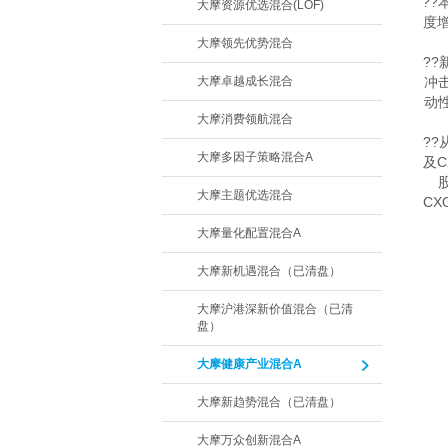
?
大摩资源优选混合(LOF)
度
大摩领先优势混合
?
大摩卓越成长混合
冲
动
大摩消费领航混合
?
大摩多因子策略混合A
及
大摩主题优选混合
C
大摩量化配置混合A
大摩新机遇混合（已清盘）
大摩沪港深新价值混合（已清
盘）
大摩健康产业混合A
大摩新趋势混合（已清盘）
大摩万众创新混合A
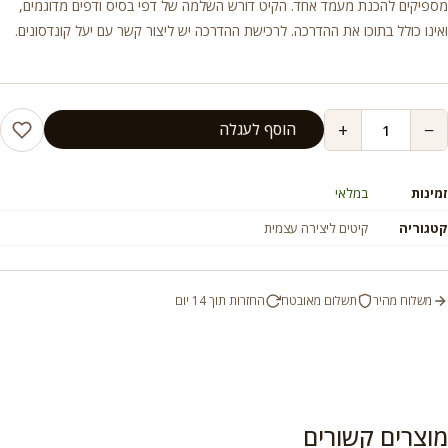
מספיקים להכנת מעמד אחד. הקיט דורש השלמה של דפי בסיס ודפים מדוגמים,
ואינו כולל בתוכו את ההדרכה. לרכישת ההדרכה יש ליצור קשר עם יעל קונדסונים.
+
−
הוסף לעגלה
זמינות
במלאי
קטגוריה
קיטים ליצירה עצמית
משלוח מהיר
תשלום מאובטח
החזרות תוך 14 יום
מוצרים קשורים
-=-=-
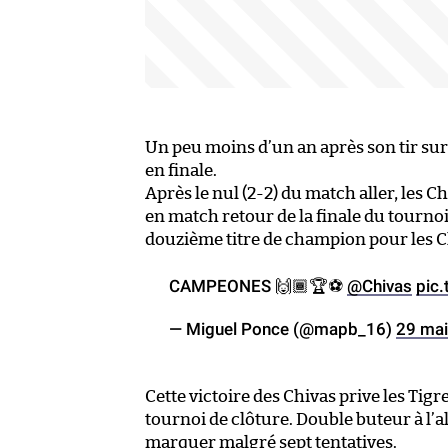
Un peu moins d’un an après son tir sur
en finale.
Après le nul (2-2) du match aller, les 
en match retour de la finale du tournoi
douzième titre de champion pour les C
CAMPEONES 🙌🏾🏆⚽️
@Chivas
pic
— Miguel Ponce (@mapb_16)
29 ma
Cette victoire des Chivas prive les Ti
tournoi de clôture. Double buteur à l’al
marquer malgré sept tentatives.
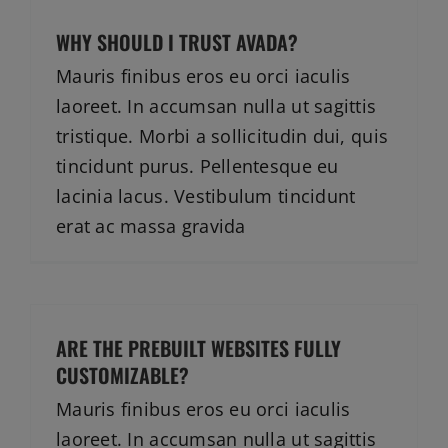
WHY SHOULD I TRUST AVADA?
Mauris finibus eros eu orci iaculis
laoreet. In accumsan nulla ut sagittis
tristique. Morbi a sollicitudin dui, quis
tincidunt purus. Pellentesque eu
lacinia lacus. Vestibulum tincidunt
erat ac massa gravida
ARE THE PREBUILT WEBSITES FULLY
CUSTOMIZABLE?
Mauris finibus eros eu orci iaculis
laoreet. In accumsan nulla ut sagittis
-=-=-
### Assignment
Looking at the data above, how many lines hold the string "tincidunt"? Reply with only the number.

### Answer to this problem
2